Content starts

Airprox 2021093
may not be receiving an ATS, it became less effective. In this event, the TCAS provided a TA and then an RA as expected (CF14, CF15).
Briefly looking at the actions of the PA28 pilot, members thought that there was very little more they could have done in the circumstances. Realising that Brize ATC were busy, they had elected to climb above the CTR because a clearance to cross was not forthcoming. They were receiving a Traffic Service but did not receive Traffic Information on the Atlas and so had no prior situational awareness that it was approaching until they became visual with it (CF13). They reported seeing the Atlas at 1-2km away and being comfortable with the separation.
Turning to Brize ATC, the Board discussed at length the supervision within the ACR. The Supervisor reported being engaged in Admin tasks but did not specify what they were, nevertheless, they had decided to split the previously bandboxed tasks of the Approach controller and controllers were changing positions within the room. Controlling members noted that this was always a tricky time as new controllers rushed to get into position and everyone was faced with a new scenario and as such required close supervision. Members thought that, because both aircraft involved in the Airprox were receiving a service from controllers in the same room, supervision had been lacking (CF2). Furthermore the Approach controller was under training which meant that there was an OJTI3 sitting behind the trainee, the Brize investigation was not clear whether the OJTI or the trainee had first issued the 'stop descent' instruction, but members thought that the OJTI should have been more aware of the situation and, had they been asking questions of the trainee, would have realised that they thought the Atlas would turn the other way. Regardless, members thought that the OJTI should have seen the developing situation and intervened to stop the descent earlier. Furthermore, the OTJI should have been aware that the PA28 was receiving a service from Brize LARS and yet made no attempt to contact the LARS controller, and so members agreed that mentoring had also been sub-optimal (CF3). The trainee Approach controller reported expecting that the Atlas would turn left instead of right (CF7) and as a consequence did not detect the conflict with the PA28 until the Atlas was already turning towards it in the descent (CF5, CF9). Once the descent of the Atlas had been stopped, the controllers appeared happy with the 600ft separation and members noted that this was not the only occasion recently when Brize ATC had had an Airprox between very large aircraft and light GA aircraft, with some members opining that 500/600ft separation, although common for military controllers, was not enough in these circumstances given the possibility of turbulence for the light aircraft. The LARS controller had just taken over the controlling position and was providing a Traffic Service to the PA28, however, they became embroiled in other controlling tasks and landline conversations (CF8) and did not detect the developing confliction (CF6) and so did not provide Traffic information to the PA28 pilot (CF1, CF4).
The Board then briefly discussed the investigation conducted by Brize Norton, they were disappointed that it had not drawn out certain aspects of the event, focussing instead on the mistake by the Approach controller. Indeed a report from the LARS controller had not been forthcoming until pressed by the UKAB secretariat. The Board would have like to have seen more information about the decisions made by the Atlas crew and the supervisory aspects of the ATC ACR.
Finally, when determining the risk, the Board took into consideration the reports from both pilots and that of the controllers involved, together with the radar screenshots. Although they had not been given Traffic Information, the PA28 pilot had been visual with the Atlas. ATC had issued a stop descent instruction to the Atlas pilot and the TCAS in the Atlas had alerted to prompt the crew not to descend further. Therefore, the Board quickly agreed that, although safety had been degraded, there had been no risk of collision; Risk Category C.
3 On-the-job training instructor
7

Content ends

#### What the task requires:
Would you restate word for word every line from the one holding "The Board then" to the end of the entries, both ends included?

#### The completed task:
The Board then briefly discussed the investigation conducted by Brize Norton, they were disappointed that it had not drawn out certain aspects of the event, focussing instead on the mistake by the Approach controller. Indeed a report from the LARS controller had not been forthcoming until pressed by the UKAB secretariat. The Board would have like to have seen more information about the decisions made by the Atlas crew and the supervisory aspects of the ATC ACR.
Finally, when determining the risk, the Board took into consideration the reports from both pilots and that of the controllers involved, together with the radar screenshots. Although they had not been given Traffic Information, the PA28 pilot had been visual with the Atlas. ATC had issued a stop descent instruction to the Atlas pilot and the TCAS in the Atlas had alerted to prompt the crew not to descend further. Therefore, the Board quickly agreed that, although safety had been degraded, there had been no risk of collision; Risk Category C.
3 On-the-job training instructor
7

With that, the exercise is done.